Extracted data entries
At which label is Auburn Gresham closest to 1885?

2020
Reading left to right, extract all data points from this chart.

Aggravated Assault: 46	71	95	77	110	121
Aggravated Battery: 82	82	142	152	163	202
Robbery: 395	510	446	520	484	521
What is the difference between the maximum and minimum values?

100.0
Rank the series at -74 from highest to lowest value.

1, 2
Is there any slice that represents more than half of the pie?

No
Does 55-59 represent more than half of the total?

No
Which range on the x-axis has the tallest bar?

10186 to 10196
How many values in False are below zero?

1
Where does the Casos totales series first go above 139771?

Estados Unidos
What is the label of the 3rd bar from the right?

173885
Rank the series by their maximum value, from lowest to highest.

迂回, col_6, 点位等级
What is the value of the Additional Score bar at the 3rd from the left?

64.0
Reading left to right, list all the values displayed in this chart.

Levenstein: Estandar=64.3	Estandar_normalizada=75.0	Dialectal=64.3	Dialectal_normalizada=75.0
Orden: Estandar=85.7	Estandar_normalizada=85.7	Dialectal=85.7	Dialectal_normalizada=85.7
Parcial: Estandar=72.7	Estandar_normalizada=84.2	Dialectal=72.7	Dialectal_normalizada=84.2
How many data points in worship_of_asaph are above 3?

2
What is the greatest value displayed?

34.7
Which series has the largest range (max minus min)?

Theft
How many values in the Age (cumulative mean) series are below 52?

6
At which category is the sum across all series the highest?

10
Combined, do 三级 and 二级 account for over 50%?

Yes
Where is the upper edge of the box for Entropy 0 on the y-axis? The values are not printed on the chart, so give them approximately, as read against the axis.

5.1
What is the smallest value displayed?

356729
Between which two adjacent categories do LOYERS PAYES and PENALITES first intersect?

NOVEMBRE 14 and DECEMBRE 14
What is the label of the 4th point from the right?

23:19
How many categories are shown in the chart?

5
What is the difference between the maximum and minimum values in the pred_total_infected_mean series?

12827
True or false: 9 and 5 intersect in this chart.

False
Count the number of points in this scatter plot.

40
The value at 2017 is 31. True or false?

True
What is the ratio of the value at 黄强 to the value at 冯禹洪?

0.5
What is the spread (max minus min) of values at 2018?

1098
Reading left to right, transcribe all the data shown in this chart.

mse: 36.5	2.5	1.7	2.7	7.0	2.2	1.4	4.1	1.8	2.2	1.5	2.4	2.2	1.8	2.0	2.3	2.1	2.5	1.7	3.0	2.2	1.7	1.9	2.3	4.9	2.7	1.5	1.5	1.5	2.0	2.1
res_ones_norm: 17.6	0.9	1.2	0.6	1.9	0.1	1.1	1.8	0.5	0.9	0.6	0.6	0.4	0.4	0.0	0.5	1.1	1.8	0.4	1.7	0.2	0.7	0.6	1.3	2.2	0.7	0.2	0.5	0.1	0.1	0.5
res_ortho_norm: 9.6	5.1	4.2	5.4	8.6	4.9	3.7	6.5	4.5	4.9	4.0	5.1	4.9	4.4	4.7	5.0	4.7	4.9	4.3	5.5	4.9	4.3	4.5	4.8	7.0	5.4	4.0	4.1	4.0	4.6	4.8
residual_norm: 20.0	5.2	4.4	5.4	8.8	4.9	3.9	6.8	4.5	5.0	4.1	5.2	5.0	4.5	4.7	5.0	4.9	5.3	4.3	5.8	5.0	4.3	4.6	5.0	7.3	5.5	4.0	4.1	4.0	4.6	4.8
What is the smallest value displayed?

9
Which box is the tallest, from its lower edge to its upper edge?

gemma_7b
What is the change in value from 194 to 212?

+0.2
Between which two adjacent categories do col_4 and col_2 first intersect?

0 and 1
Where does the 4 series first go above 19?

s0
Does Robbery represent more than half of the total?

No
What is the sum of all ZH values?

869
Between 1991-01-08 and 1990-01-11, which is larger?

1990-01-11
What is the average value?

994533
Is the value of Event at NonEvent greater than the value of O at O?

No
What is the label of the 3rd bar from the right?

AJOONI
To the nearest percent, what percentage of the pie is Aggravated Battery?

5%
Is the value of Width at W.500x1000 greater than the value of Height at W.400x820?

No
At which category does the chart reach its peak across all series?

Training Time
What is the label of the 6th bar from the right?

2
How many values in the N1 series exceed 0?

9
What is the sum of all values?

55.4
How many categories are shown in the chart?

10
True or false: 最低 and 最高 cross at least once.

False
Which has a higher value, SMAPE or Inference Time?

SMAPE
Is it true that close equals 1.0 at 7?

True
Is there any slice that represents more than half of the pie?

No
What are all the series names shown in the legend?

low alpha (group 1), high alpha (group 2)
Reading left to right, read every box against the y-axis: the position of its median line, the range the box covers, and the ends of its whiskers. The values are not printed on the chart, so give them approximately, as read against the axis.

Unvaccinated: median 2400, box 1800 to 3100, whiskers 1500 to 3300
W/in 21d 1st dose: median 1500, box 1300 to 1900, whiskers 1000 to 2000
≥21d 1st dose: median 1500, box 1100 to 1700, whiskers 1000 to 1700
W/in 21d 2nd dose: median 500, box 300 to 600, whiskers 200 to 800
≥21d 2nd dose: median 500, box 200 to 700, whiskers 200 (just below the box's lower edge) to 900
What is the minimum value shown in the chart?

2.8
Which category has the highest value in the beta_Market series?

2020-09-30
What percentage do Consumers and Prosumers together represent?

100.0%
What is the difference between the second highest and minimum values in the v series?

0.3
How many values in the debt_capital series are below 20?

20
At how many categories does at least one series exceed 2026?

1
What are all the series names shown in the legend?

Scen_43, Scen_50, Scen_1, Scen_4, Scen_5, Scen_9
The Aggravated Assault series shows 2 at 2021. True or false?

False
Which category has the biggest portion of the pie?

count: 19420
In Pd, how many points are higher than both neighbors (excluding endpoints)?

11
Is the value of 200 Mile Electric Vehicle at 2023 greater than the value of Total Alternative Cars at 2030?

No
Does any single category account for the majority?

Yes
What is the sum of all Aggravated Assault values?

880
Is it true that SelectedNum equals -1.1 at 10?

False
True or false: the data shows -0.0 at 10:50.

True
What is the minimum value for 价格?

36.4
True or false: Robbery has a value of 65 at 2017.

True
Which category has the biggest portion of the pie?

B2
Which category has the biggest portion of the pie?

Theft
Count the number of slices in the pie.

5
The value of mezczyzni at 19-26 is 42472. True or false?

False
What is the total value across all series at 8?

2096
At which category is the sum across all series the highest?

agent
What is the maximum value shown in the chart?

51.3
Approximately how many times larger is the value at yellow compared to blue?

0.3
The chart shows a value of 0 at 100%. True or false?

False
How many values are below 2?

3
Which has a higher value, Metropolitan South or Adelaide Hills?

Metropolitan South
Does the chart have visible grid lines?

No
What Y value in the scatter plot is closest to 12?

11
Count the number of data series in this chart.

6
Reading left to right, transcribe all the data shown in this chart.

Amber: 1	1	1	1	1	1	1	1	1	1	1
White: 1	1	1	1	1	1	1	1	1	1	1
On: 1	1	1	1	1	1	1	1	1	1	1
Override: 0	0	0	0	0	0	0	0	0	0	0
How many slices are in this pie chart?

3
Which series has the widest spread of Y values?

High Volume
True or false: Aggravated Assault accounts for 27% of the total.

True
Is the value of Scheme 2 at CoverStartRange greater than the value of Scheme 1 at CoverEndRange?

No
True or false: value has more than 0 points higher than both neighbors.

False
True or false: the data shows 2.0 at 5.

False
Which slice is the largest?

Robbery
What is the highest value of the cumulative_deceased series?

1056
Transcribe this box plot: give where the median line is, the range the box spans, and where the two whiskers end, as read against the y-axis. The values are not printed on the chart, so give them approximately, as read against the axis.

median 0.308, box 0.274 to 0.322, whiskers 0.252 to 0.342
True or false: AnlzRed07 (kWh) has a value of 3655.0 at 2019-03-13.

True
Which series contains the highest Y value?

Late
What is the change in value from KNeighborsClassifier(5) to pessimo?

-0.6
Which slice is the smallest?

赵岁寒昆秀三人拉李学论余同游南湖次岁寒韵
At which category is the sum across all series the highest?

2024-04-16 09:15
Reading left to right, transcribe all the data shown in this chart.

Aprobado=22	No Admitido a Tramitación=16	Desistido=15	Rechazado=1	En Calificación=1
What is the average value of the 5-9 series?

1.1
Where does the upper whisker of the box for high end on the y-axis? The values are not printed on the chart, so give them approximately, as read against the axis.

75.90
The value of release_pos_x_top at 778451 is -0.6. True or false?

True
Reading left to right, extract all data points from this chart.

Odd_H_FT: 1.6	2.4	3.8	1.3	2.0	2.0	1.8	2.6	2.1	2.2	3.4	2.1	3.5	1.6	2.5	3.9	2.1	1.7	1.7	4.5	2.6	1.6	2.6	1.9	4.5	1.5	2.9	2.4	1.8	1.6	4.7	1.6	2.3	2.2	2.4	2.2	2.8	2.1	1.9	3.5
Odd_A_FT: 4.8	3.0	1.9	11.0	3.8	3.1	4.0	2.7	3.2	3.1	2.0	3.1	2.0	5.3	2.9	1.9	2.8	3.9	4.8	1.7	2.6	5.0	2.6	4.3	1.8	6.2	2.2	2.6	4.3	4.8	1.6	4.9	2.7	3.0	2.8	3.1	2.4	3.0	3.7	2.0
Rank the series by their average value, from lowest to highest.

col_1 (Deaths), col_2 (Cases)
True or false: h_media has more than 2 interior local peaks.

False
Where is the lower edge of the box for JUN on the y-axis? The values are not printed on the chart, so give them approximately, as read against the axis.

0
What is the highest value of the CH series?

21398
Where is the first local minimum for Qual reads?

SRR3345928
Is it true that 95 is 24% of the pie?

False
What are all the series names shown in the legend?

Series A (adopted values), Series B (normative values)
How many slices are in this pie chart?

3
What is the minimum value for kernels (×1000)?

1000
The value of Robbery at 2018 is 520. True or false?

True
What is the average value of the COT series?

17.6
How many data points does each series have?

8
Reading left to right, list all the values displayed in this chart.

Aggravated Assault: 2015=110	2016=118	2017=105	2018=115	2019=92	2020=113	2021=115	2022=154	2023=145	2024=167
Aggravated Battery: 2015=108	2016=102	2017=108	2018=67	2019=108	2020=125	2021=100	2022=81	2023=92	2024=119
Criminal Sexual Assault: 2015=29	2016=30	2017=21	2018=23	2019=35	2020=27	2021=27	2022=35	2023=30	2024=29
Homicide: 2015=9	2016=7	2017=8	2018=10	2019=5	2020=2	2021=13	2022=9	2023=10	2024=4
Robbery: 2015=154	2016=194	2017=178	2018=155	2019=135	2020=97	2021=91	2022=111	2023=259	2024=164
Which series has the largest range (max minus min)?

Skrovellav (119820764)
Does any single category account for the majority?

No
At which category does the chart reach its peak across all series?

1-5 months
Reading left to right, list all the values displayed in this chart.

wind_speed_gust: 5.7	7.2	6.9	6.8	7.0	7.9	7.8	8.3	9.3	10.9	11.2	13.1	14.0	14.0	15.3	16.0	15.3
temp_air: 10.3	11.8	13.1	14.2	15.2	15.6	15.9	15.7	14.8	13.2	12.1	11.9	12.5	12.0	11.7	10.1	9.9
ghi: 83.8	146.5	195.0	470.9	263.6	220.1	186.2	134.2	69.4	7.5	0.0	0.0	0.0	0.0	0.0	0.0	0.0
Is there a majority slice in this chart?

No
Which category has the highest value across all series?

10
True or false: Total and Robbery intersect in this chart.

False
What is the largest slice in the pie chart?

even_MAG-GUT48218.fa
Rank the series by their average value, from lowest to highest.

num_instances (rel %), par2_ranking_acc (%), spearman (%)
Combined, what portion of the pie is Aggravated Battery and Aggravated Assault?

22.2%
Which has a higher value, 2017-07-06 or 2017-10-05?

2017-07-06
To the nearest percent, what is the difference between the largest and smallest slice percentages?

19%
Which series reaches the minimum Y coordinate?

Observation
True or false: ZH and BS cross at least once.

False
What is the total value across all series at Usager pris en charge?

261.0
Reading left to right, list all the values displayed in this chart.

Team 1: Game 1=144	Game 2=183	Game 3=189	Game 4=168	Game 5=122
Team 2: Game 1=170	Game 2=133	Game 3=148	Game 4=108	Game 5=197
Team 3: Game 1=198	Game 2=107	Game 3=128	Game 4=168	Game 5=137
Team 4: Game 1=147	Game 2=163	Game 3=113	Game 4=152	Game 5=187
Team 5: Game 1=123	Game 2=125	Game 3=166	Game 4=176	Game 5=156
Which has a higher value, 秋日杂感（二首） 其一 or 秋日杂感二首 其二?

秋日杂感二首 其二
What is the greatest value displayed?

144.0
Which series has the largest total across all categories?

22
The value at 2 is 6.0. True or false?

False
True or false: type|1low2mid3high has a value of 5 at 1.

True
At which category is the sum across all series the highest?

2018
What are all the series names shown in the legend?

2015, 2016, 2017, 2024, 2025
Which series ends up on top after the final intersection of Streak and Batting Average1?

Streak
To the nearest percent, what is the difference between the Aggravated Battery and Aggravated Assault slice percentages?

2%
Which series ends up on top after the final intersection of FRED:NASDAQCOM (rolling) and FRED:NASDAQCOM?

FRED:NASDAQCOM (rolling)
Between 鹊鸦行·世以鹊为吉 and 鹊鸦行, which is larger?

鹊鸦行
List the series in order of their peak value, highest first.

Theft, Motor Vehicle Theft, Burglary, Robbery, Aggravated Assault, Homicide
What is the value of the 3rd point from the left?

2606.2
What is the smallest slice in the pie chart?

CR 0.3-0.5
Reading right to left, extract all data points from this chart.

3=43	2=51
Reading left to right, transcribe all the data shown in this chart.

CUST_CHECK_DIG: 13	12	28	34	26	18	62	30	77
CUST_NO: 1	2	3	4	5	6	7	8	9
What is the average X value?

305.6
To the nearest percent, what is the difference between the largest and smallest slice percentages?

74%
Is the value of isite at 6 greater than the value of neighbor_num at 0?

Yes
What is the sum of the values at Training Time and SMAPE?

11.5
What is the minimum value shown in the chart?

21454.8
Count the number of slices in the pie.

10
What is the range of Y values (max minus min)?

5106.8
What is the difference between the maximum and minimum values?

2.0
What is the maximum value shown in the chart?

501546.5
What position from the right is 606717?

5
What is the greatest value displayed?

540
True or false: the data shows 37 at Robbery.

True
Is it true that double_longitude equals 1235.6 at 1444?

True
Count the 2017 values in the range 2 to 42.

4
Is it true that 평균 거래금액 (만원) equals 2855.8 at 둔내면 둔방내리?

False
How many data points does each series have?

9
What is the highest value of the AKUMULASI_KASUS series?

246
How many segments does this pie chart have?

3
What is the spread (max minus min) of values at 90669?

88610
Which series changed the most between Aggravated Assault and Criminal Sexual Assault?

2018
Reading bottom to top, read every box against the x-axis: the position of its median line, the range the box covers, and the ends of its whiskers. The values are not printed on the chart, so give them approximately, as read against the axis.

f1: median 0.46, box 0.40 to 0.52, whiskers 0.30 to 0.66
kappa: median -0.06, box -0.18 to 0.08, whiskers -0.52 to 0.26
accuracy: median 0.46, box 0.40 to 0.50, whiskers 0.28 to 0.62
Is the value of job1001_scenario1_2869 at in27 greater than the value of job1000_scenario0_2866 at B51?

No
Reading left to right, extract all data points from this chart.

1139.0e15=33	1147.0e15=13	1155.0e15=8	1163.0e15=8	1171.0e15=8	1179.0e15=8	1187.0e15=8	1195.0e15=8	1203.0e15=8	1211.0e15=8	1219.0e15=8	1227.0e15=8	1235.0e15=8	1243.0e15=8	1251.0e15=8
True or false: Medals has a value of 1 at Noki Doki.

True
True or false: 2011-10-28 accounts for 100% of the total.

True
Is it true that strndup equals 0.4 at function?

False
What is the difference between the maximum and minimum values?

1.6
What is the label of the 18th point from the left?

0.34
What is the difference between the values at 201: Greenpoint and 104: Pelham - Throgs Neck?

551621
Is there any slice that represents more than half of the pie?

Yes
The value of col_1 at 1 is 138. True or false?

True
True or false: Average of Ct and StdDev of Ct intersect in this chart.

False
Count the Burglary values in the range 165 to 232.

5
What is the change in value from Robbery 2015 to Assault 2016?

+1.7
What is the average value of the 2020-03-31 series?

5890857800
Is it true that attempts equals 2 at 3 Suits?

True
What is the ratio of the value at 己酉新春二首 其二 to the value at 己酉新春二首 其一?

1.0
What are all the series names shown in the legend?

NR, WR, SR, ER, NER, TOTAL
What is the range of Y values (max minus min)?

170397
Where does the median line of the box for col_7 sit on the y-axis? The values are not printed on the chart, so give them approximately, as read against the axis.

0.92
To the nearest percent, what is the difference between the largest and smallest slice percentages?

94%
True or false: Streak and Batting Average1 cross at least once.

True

• **TASK STATEMENT**: Filter the material above down to the lines that contain the string "their", and output each matching line unchanged.

• **RESULT FOR THIS EXERCISE**:
Rank the series by their maximum value, from lowest to highest.
Rank the series by their average value, from lowest to highest.
Rank the series by their average value, from lowest to highest.
List the series in order of their peak value, highest first.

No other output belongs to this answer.